To test this hypothesis, we induced G2/M arrest in tumor cells using Thiostrepton, and assessed if its combination with T4 immunotherapy had any enhanced anti-tumor effect. Thiostrepton is a cyclic peptide antibiotic which inhibits protein synthesis by blocking the binding of GTP to the 50S ribosomal subunit, and a specific inhibitor of the G2/M regulator FOXM1. Similar to chemotherapy, treatment with Thiostrepton resulted in a dose-dependent decrease in tumor cell viability. When combined with T4 cells, a significantly enhanced anti-tumor effect was observed.
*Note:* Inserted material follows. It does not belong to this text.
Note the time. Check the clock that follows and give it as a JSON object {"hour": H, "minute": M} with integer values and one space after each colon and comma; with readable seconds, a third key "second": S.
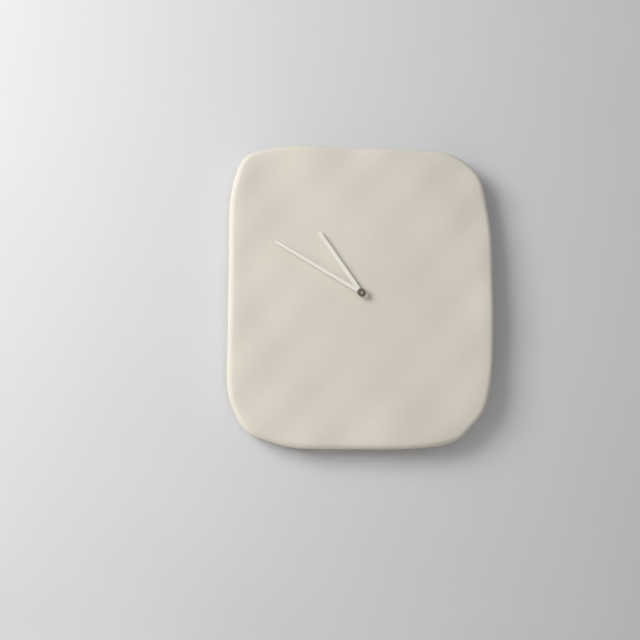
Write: {"hour": 10, "minute": 50}
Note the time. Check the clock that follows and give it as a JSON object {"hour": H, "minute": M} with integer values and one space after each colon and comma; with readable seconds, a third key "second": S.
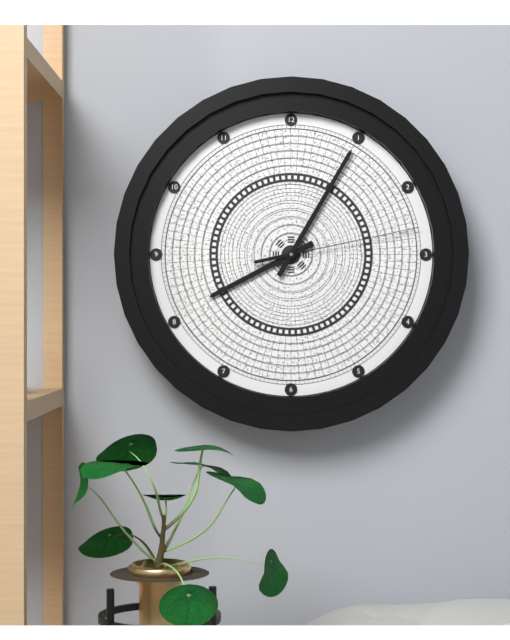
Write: {"hour": 8, "minute": 5, "second": 13}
It is therefore likely that G2/M arrest contributes to sensitizing the tumor cells to immunotherapy. However, the reason as to why this may be happening remains unclear and requires further investigation.
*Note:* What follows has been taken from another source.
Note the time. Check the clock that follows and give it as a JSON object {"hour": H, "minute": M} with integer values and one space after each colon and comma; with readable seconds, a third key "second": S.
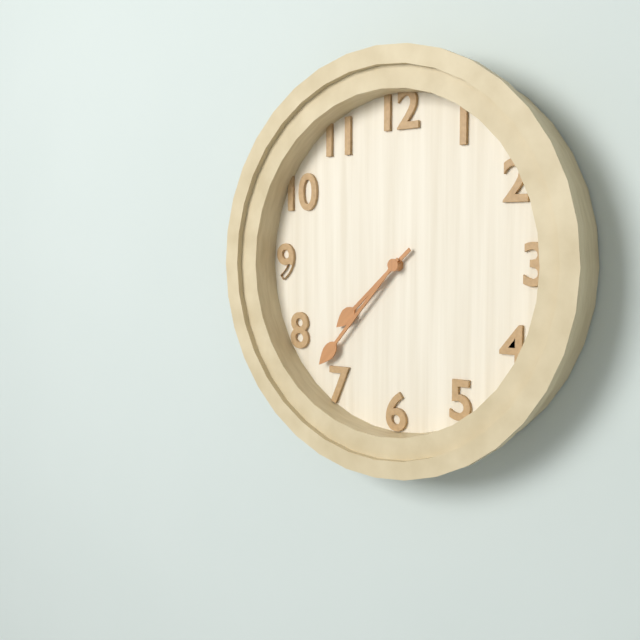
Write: {"hour": 7, "minute": 37}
In conclusion, our work demonstrates a therapeutic advantage to using combination chemotherapy and adoptive T cell therapy in the treatment of ovarian cancer. Additionally, it provides a rationale for using checkpoint inhibitors, in particular PD-1 blockade which can further enhance the anti-tumor therapeutic effect of combination therapy. This most likely occurs by counteracting the increased upregulation of PD-L1/PD-1 determined by chemotherapy and T cell–tumor contact, respectively, which we showed in our system. Moreover, we show how our three-agent approach, combining traditional chemotherapy, T4 immunotherapy and PD-1 blockade, is successful in vivo, in our ovarian cancer murine model.
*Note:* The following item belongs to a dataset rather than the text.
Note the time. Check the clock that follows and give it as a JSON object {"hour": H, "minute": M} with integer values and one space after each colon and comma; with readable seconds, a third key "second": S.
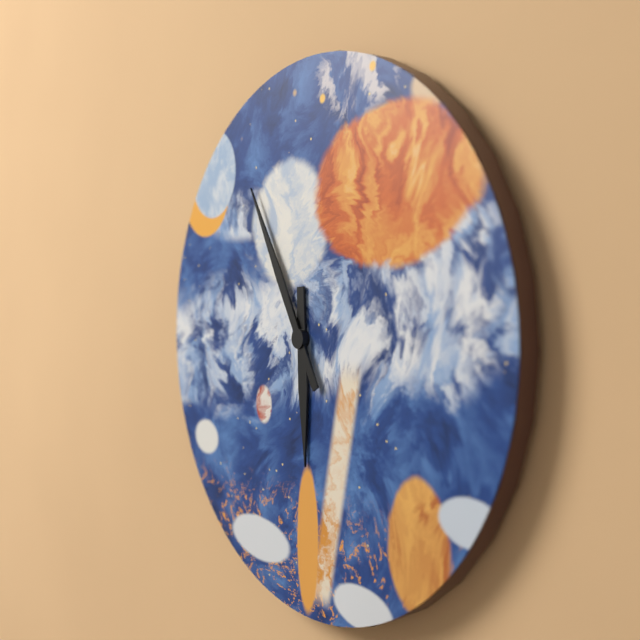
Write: {"hour": 5, "minute": 55}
It is evident that low-dose chemotherapy has a sensitizing effect on tumor cells, allowing better killing by cytotoxic lymphocytes. We have identified three mechanisms all of which significantly contribute to the synergistic interaction of chemo-immunotherapy against ovarian cancer cells. We conclude that the mechanism of such synergy is multifaceted and is likely to involve other pathways which still remain to be investigated. Targeting these pathways may prove beneficial to maximize the benefit from chemo-immunotherapy.
Though our findings are based on established ovarian cancer cell lines used in in vitro and in vivo models, they give insights into the mechanisms of synergy between immunotherapy and chemotherapy; these would be expected to be similar in play in patients. Further studies in patients who may be on similar combination therapies are required and would add evidence to our findings.
Increasing our understanding of synergistic interactions is essential to better stratify patients and deliver appropriate combination treatments.